1. Loop Structure Differences
The teaching version checks response.stop_reason. CC doesn't use it as the sole signal for loop continuation — in streaming responses, stop_reason may not have updated yet even though tool_use blocks are already present. CC uses a needsFollowUp flag: during streaming message reception (query.ts:830-834), it's set to true whenever a tool_use block is detected. QueryEngine.ts captures the real stop_reason from message_delta for other logic, but the query loop itself relies on needsFollowUp.
// query.ts:554-558
// stop_reason === 'tool_use' is unreliable.
// Set during streaming whenever a tool_use block arrives.
let needsFollowUp = false
2. State Object — 10 Fields (Teaching Version Only Uses messages)
| # | Field | Purpose | Chapter |
|---|---|---|---|
| 1 | messages |
Message array for the current iteration | s01 |
| 2 | toolUseContext |
Tool, signal, and permission context | s02 |
| 3 | autoCompactTracking |
Compaction state tracking | s08 |
| 4 | maxOutputTokensRecoveryCount |
Token recovery attempt count (max 3) | s11 |
| 5 | hasAttemptedReactiveCompact |
Whether reactive compaction was attempted this round | s08 |
| 6 | maxOutputTokensOverride |
8K→64K upgrade override | s11 |
| 7 | pendingToolUseSummary |
Background Haiku-generated tool use summary | s08 |
| 8 | stopHookActive |
Whether the stop hook produced a blocking error | s04 |
| 9 | turnCount |
Turn count (for maxTurns check) | s01 |
| 10 | transition |
Last continue reason | s11 |
Note:
taskBudgetRemaining(query.ts:291) is a loop-local variable, not on State. The source comment explicitly says "Loop-local (not on State)".

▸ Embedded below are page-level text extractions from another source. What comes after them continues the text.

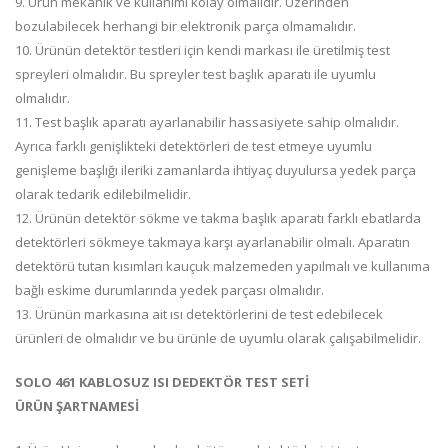
9. Ürün mekanik ve kullanımı kolay olmalıdır. Üzerinden
bozulabilecek herhangi bir elektronik parça olmamalıdır.
10. Ürünün detektör testleri için kendi markası ile üretilmiş test
spreyleri olmalıdır. Bu spreyler test başlık aparatı ile uyumlu
olmalıdır.
11. Test başlık aparatı ayarlanabilir hassasiyete sahip olmalıdır.
Ayrıca farklı genişlikteki detektörleri de test etmeye uyumlu
genişleme başlığı ileriki zamanlarda ihtiyaç duyulursa yedek parça
olarak tedarik edilebilmelidir.
12. Ürünün detektör sökme ve takma başlık aparatı farklı ebatlarda
detektörleri sökmeye takmaya karşı ayarlanabilir olmalı. Aparatın
detektörü tutan kısımları kauçuk malzemeden yapılmalı ve kullanıma
bağlı eskime durumlarında yedek parçası olmalıdır.
13. Ürünün markasına ait ısı detektörlerini de test edebilecek
ürünleri de olmalıdır ve bu ürünle de uyumlu olarak çalışabilmelidir.
SOLO 461 KABLOSUZ ISI DEDEKTÖR TEST SETİ
ÜRÜN ŞARTNAMESİ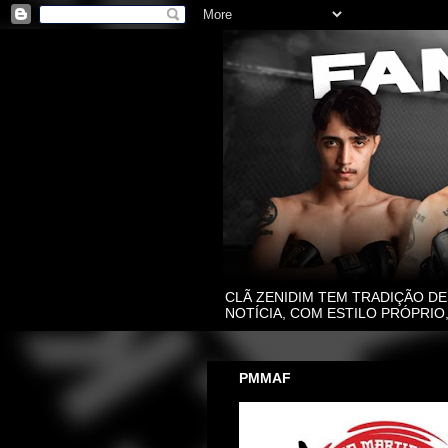
CLÃ ZENIDIM TEM TRADIÇÃO DE
NOTÍCIA, COM ESTILO PRÓPRI
PMMAF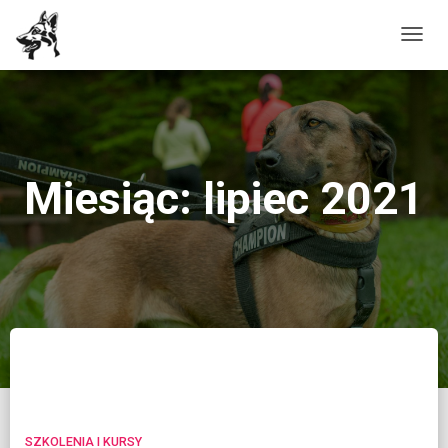
PRZE
NAWI
Miesiąc: lipiec 2021
SZKOLENIA I KURSY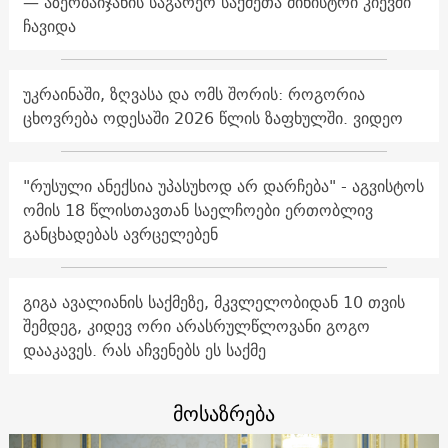
— აზერბაიჯანის საგარეო საქმეთა მინისტრი კიევში
ჩავიდა
უკრაინაში, ზღვასა და ომს შორის: როგორია
ცხოვრება ოდესაში 2026 წლის ზაფხულში. ვიდეო
"რუსული ანექსია უპასუხოდ არ დარჩება" - აგვისტოს
ომის 18 წლისთავთან საელჩოები ერთობლივ
განცხადებას ავრცელებენ
გიგა ავალიანის საქმეზე, მკვლელობიდან 10 თვის
შემდეგ, კიდევ ორი არასრულწლოვანი გოგო
დააკავეს. რას აჩვენებს ეს საქმე
მოსაზრება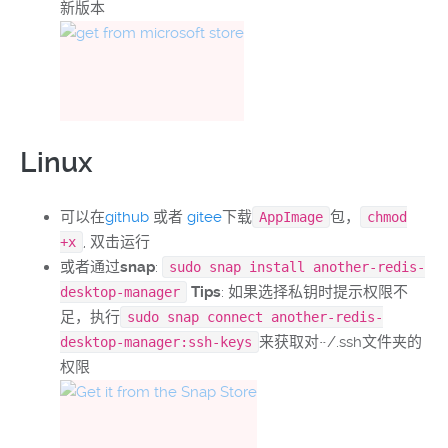
新版本
Linux
可以在
github
或者
gitee
下载
包，
AppImage
chmod
, 双击运行
+x
或者通过
snap
:
sudo snap install another-redis-
Tips
: 如果选择私钥时提示权限不
desktop-manager
足，执行
sudo snap connect another-redis-
来获取对~/.ssh文件夹的
desktop-manager:ssh-keys
权限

3. Multiple Exit and Continue Paths
The teaching version has only 1 exit path (model doesn't call a tool → done). The production version has multiple exit and continue paths, covering blocking limit, prompt too long, model error, abort, hook stop, max turns, token budget continuation, reactive compact retry, and more. Each scenario has a corresponding recovery or exit strategy.
4. Streaming Tool Execution and QueryEngine
CC's StreamingToolExecutor (query.ts:561) allows tools to begin parallel execution while the model is still generating (concurrency-safe tools run in parallel, others run exclusively). QueryEngine.ts adds additional protections for cost overruns, structured output validation failures, and more. The teaching version doesn't implement these — the goal is conceptual clarity, not peak performance.
In one sentence: The core of query.ts's 1729 lines is a 30-line while True. All the complex fields and exit paths are protection mechanisms. Understand the core loop first, and everything that follows unfolds naturally.